### What you are asked to do
Please count the lines in the data below that hold the word "Installation", and give only the number.

### Extracted material
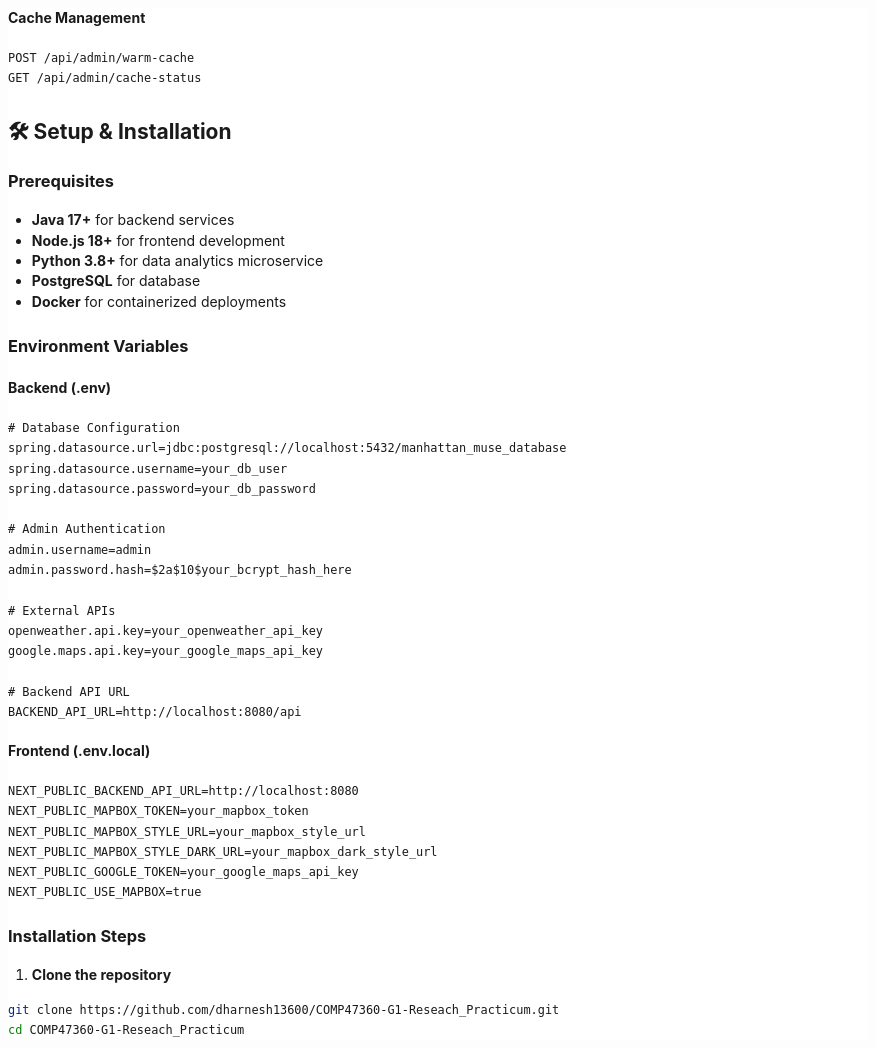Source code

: #### Cache Management
```http
POST /api/admin/warm-cache
GET /api/admin/cache-status
```

## 🛠️ Setup & Installation

### Prerequisites
- **Java 17+** for backend services
- **Node.js 18+** for frontend development
- **Python 3.8+** for data analytics microservice
- **PostgreSQL** for database
- **Docker** for containerized deployments

### Environment Variables

#### Backend (.env)
```properties
# Database Configuration
spring.datasource.url=jdbc:postgresql://localhost:5432/manhattan_muse_database
spring.datasource.username=your_db_user
spring.datasource.password=your_db_password

# Admin Authentication
admin.username=admin
admin.password.hash=$2a$10$your_bcrypt_hash_here

# External APIs
openweather.api.key=your_openweather_api_key
google.maps.api.key=your_google_maps_api_key

# Backend API URL
BACKEND_API_URL=http://localhost:8080/api
```

#### Frontend (.env.local)
```env
NEXT_PUBLIC_BACKEND_API_URL=http://localhost:8080
NEXT_PUBLIC_MAPBOX_TOKEN=your_mapbox_token
NEXT_PUBLIC_MAPBOX_STYLE_URL=your_mapbox_style_url
NEXT_PUBLIC_MAPBOX_STYLE_DARK_URL=your_mapbox_dark_style_url
NEXT_PUBLIC_GOOGLE_TOKEN=your_google_maps_api_key
NEXT_PUBLIC_USE_MAPBOX=true
```

### Installation Steps

1. **Clone the repository**
```bash
git clone https://github.com/dharnesh13600/COMP47360-G1-Reseach_Practicum.git
cd COMP47360-G1-Reseach_Practicum
```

### Written answer
2